Culture

Air(s) du Temps

Mais où sont donc les jeunes Tourangeaux ? Quand on dit les jeunes, on veut dire les vrais : les 15-20 ans, donc. Allez, 25 à la limite. Alors que le Temps Machine et ses joyeux et néanmoins prestigieux acolytes (Tous en Scène, Jazz à Tours, la Fraca-Ma et Asso/Terres du Son) nous sert pour 5 euros quatre des meilleurs groupes locaux du moment, la tranche d’âge censée sortir et jouir pleinement de la scène locale était aux abonnés absents hier soir à Joué-lès-Tours. Heureusement, quadras, trentenaires et quelques quinquas ont su chauffer la salle. Il y avait même deux pré-ados, deux élèves de maternelle casquées et une petite mamie qui ont dignement squatté le premier rang.

bIMG_5211   Les sublimes chaussures de Krumlek de Roller 79

«On gagné une place ce soir parce qu’on a participé à un Apérock. Il fallait écouter des groupes locaux et voter pour notre préféré. C’est Beaujardin qui a gagné (le groupe, pas le quartier – ndr)», nous expliquent deux copines venues spécialement des Fontaines. «C’est la première fois qu’on vient au Temps Machine, ça nous a bien plu, on a tout écouté du début à la fin».
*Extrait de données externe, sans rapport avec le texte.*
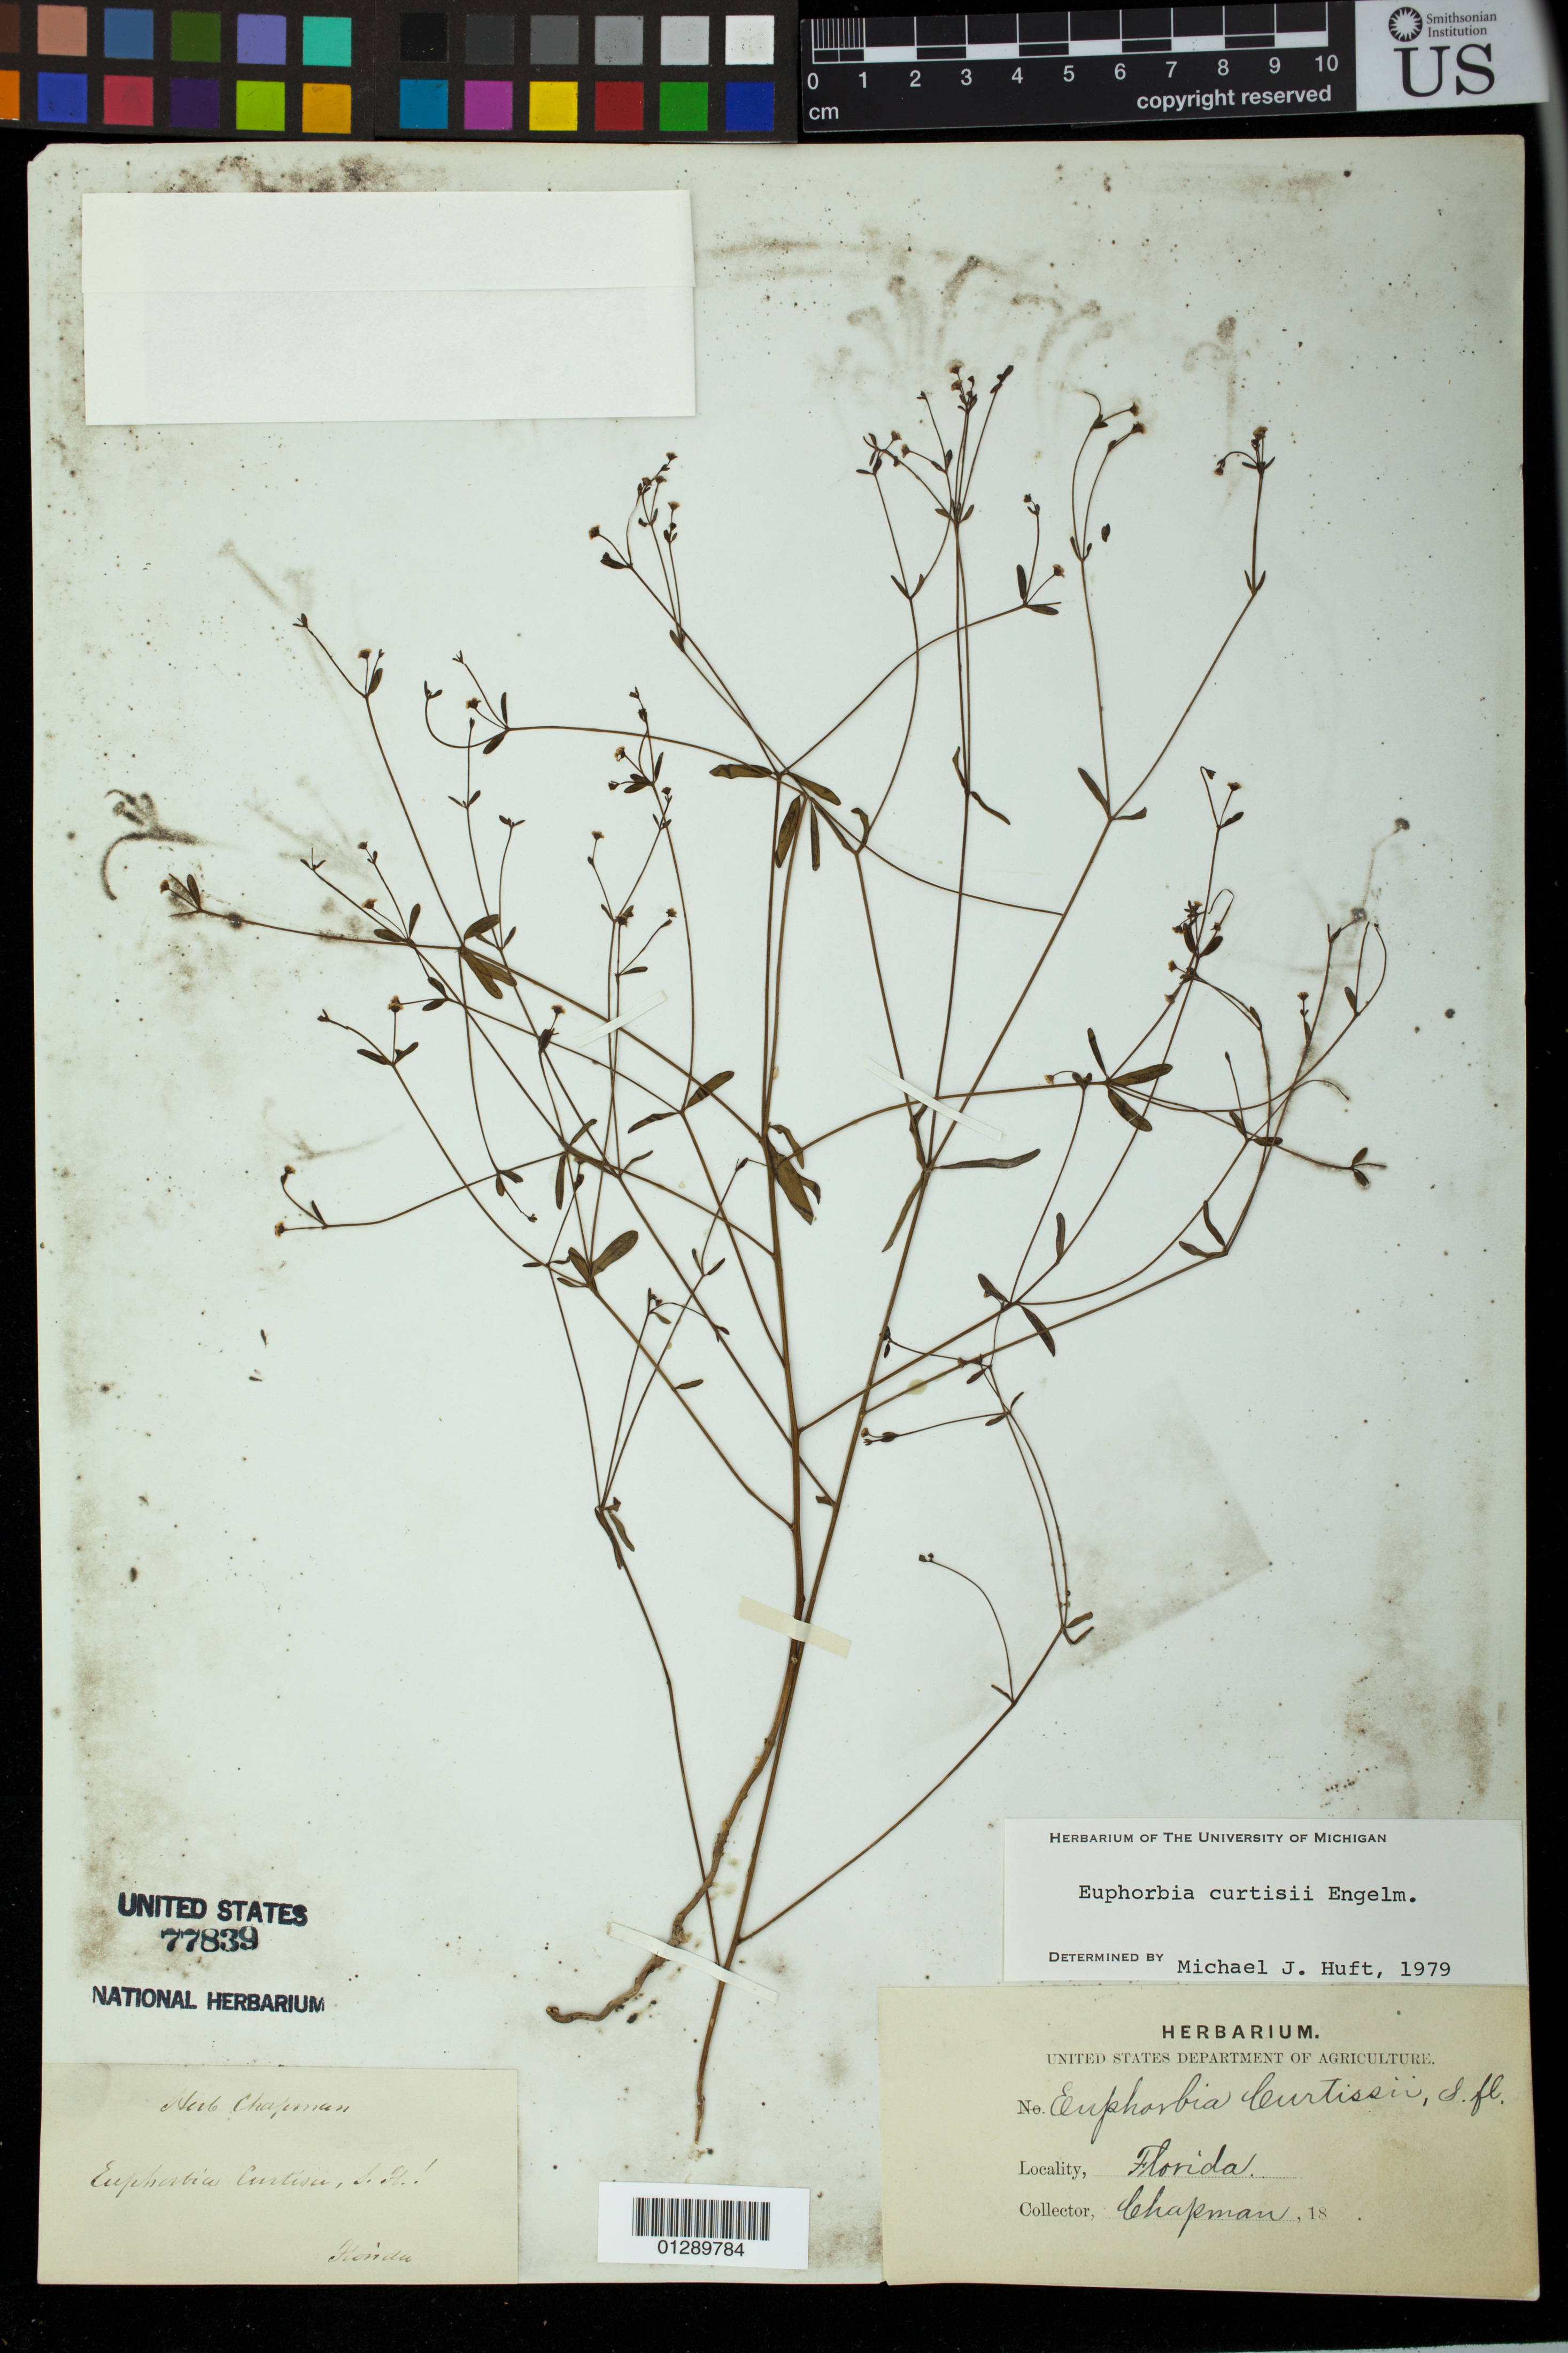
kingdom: Plantae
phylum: Tracheophyta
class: Magnoliopsida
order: Malpighiales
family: Euphorbiaceae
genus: Euphorbia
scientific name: Euphorbia curtisii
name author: Engelm.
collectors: A. Chapman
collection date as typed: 18--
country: United States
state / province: Florida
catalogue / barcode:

Curiosité, motivation, envie de sortir et de découvrir : ces deux personnes cumulent près de 120 ans à elles deux et, de par leur attitude, donnent la leçon aux ados soi-disant «connectés» qui, d’après une artiste de la soirée, «préfèrent sans doute passer la soirée à Tweeter chez des potes». En tout cas pour celles et ceux qui en douteraient encore : le titre froidement administratif de «salle communautaire» donné au Temps Machine, peut à chaque instant prendre tout son sens…

Tahitien qui mal y pense

Bon, trêve de ronchonnerie : on a passé une super soirée. Une soirée «Alo-ha» donc, qui n’avait d’exotique que le nom, et qui commence par une très bonne surprise : la découverte de Doclap, dont nous ne connaissions que quelques morceaux dispersés et un clip chroniqué par ici. Un trio improbable, des compositions déroutantes et un avenir radieux qui se profile. Julie occupe l’espace sonore et l’espace tout court avec un certain panache et une voix impressionnante. La musique de Doclap marche sur les terres obscures (et jazz-punk) de Kas Produkt, l’electro-jazz classieux de l’américaine Rosey et la French Touch inspirée de Llorca, mais avec cette déconstruction régulière propre à des compositeurs plus pointus tels que Leila Arab, ancienne claviériste de Björk, voire Björk elle-même, ou encore Martina Topley-Bird, ex-égérie de Tricky qui a brillé en solo, ou enfin Cirkus, le groupe de Neneh Cherry.

bIMG_5086Julie, chanteuse de Doclap

Autre grosse découverte de la soirée : l’un des tout premiers concerts, très attendu, de Roller 79. Après un premier quart d’heure où l’on s’est demandé si c’était du lard ou du cochon tellement le côté parodique électro-wave début 80s semblait énorme, la salle s’est finalement laissée attraper comme une jeunette par des compositions plus puissantes qu’elles en avaient l’air et par un chanteur omniprésent et très remuant, dont le jeu de scène et le jeu tout court semblent taillés pour faire mouiller beaucoup de culottes (mâles ou femelles) dans les mois et les années à venir. Seul hic ou alors gros point fort (c’est l’avenir qui le dira) : l’impossibilité de choisir entre Modern Talking/Laura Branigan d’un côté et The Cure/OMD de l’autre. Au risque de réveiller de vieilles querelles de quadragénaires pointilleux.

bIMG_5260Roller 79

bIMG_5287Krumlek, chanteur de Roller 79

Le duo Minou a assuré quant à lui un set très frais et réjouissant, à l’image de son premier EP, dont nous avons parlé en détails il y a quelques jours.

bIMG_5142Minou

Enfin, Sybernetyks jouent sur un registre puissant et s’appuient sur une exceptionnelle présence scénique d’un grand chanteur déterminé et n’ayant visiblement peur de rien. Bon, on n’est pas sûr que «Metal indus» soit tout à fait le terme approprié pour décrire leur musique, ou alors le Metal indus est devenu très fréquentable : voilà un groupe taillé pour séduire les foules. Et les jeunes. Qui n’étaient pas là, donc.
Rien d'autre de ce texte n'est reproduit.